L'emballement technologique dans son aspect le plus extrême, voilà ce que désire nous montrer Blame, en 1997.
Cet emballement est illustré par les mégastructures, d'immenses constructions représentant la toile d'un monde à l'agonie. On ne connaît ni leurs proportions, ni où commence le haut et le bas. Tout ce que l'on apprend, c'est qu'elles ont grandi telles des tumeurs d'acier, au point qu'il est désormais impossible de savoir s'il existe un début et une fin à ce monde étrangement familier.
Killy, inspecteur du bureau gouvernemental, cherche une solution à cette sorte de mutation anarchique qui s'est emparée de ces citadelles grinçantes et sinistres : le terminal génétique qui se trouverait à la surface, porteur de gène sain. Avec le terminal, il pourra gérer l’ensemble du monde, et avec le porteur, il pourra sauver l’humanité d’elle-même, et de ses erreurs.
En effet, un virus cybernétique s'est emparé de l'humanité, mettant en place différents camps dans cette lutte pour la survie. D'abord, l'humanité, optimisée numériquement afin de survivre dans ce nouvel environnement, mais devenue parasite sur sa propre planète, se voit traquée par des êtres mi-robot, mi-bête : les silicates. Ces créatures, capables du pire, sont cependant un maigre fragment de la menace qui pèse sur les humains : en effet, au sein de cette prison titanesque, des geôliers cybernétiques, les sauvegardes, oeuvrent secrètement afin d’éviter tout débordement qui pourrait amener à la fin de l’ère des mégastructures.

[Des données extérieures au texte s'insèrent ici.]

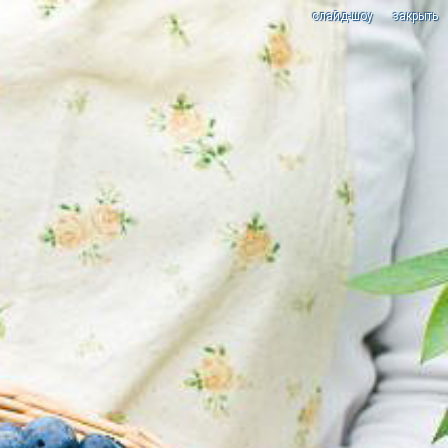
cлайд-шоу
закрыть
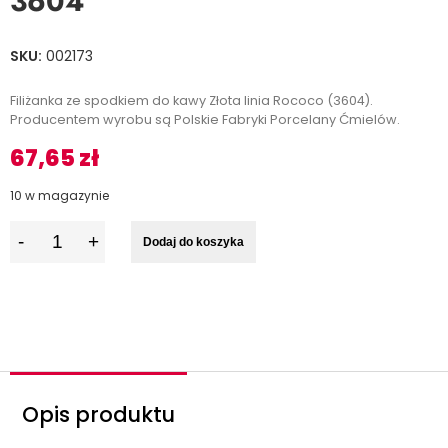
3604
SKU:
002173
Filiżanka ze spodkiem do kawy Złota linia Rococo (3604).
Producentem wyrobu są Polskie Fabryki Porcelany Ćmielów.
67,65
zł
10 w magazynie
I
Dodaj do koszyka
l
o
ś
ć
Opis produktu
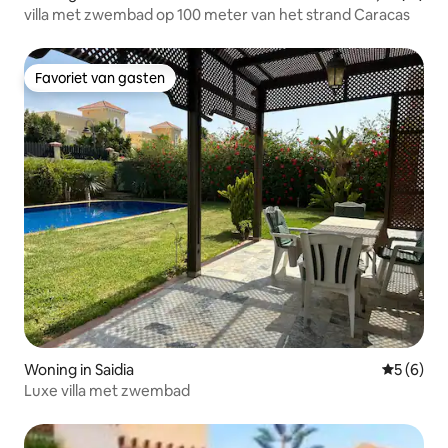
villa met zwembad op 100 meter van het strand Caracas
Favoriet van gasten
Favoriet van gasten
Woning in Saidia
Gemiddeld
5 (6)
Luxe villa met zwembad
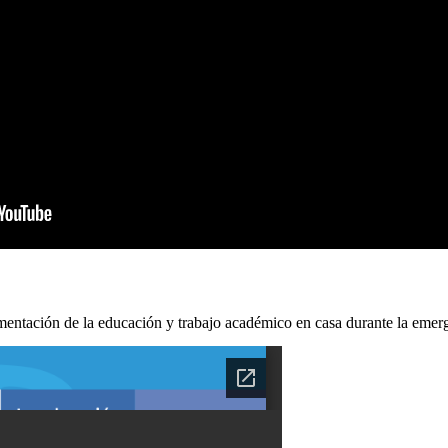
lementación de la educación y trabajo académico en casa durante la emer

Enfin, il y a les Constructeurs, d'immenses êtres bio-mécaniques ajoutant sans cesse de nouveaux édifices à cette cité d'acier, sans jamais s'arrêter.
Les divers personnages que rencontre notre taciturne Kelly sur sa route vers le terminal ne ressemblent d'ailleurs plus à grand-chose d'humain, avec leurs corps destructurés à l'aspect filiforme. Ces êtres à moitié vivant et morts, pâles reflets de notre existence et de notre humanité effacée, sont autant de rappels réguliers à ce qui pourrait condamner l’humanité, si elle finissait par ne voir en la technologie qu’un palliatif à tous ses problèmes.
Le temps dans BLAME!
La notion de temps n'existe pas dans Blame. Ou si elle existe, elle est en tout cas dilatée sur des durées effroyablement longues, au point que rien ne nous laisse savoir quand nous sommes... ni même, où, nous sommes. Perdus dans les entrailles biomécaniques d'un monde dont on ne sait s'il est à l'agonie ou déjà mort, nous assistons avec une profonde incompréhension à des affrontements explosifs où des pans entiers d'armature s'effondrent face à la puissance démesurée de nos protagonistes (en particulier de Killy et de son pistolet à radiations).

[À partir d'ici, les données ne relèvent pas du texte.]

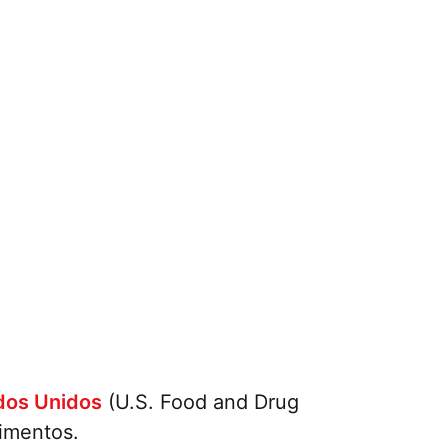
dos Unidos
(U.S. Food and Drug
limentos.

Cette incompréhension subsiste jusqu'à la fin de la lecture, étant donné que l’auteur ne nous donne finalement que très peu d’indices sur ce qui se cache derrière la surface métallique de l'œuvre. Nihei use de son trait habile afin de combler chaque millimètre de ses cases de micro-détails, posés méticuleusement dans le décor. Lecteur, si tu es d'ordinaire habitué à dévorer les tomes, sache qu'ici cela ne pourra que te porter préjudice.
L'aspect cryptique de Blame! réside finalement dans cette volonté d'effectuer une lecture plus assidue et à amener une réflexion sur chaque détail posé dans l’aventure de Killy. Mais c'est aussi cela qui fait du travail de Nihei une œuvre fascinante et déroutante, et la conclusion de l'œuvre, si l'on peut appeler cela une conclusion, n'est finalement qu'une immense porte ouverte vers d'autres questions.
Cette incursion dans cette vallée de l'étrange où l'organique côtoie le mécanique restera sûrement l'une des plus troublantes lectures que vous pourrez avoir, et en nécessitera sûrement une deuxième pour en saisir certaines clés, si tant est que Nihei veuille bien vous les donner.